* [TEXT SECTION]
⟨
After simulcasting with WPTD for 20 years, Greater Dayton Public Television began providing separate programming on WPTO on July 1, 1992; the new program lineup consisted of instructional and international programming. The station was added the next year to cable systems in Dayton and Cincinnati. WPTO began digital broadcasting in 2004 from a site in Cincinnati. WPTO also provides transmission capacity for two channels of Kentucky Educational Television transmitter WCVN-TV as part of a reciprocal ATSC 3.0 (NextGen TV) hosting arrangement.

==History==
Miami University in Oxford had been telecasting educational programming within the campus using a closed-circuit system since 1956. WMUB-TV began broadcasting on October 13, December 3, or December 4, 1959, and initially served to broadcast the same lectures seen on the closed-circuit system until additional educational programming was added in February 1960. The station originally broadcast for 15 hours a week, which within ten years had grown to 57 hours a week. In March 1970, a translator on channel 72 was set up to provide service to schools in Dayton. An affiliate of National Educational Television, WMUB became part of PBS when it was constituted later in 1970. The station also broadcast several local programs focusing on community and public affairs issues. The variety program Studio 14 gave television executive Rick Ludwin, later of NBC, his start in broadcasting.

In 1971, the Ohio Educational Television Network Commission acquired the license and transmitter of WKTR-TV, a failed commercial station in Kettering (near Dayton), returning it to the air as an educational television station under the WOET-TV call sign on April 24, 1972. WOET-TV began by rebroadcasting WMUB-TV. WMUB-TV, in turn, rebroadcast PBS programs from WCET in Cincinnati; the first week of programs on WOET was plagued by issues because WCET, the ultimate off-air source for the programs, held a local pledge drive. While the Network Commission intended a consortium of Miami University, Central State University, and Wright State University to run WOET-TV, they continued to quarrel over the shape of their partnership to run channel 16; Wright State objected to the inclusion of Miami, which the commission had insisted on because of its existing studios and previous television experience, and believed it should be the sole operator of the Dayton station. It ultimately relented and agreed to the tri-university consortium. Plans for the consortium, to be known as University Regional Broadcasting (URB), took a step forward in 1974, when WMUB-TV was added to the proposed design of the group; eventually, separate programming for the two stations was foreseen. On April 22, 1975, the FCC approved the transfer of the WOET-TV license from the Network Commission to University Regional Broadcasting, with the tri-university consortium taking over on July 1. The stations changed their call letters on March 1, 1977, from WOET-TV to WPTD (Public Television in Dayton) and from WMUB-TV to WPTO (Public Television in Oxford).
⟩
* [SUPPLIED DATA]
⟨
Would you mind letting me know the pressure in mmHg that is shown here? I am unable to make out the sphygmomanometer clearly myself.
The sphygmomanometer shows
⟩
* [PROMPT] State whether each statement agrees with the WPTO history text, answering yes or no and quoting the deciding words of the text exactly. 1. WPTO began digital broadcasting in 2004 from a site in Dayton. 2. WMUB was an affiliate of National Educational Television before it became part of PBS. 3. Wright State University wanted Miami University included in the consortium. The material has no connection to the WPTO history text.

* [EXERCISE ANSWER]
1. No: "WPTO began digital broadcasting in 2004 from a site in Cincinnati."
2. Yes: "An affiliate of National Educational Television, WMUB became part of PBS when it was constituted later in 1970."
3. No: "Wright State objected to the inclusion of Miami"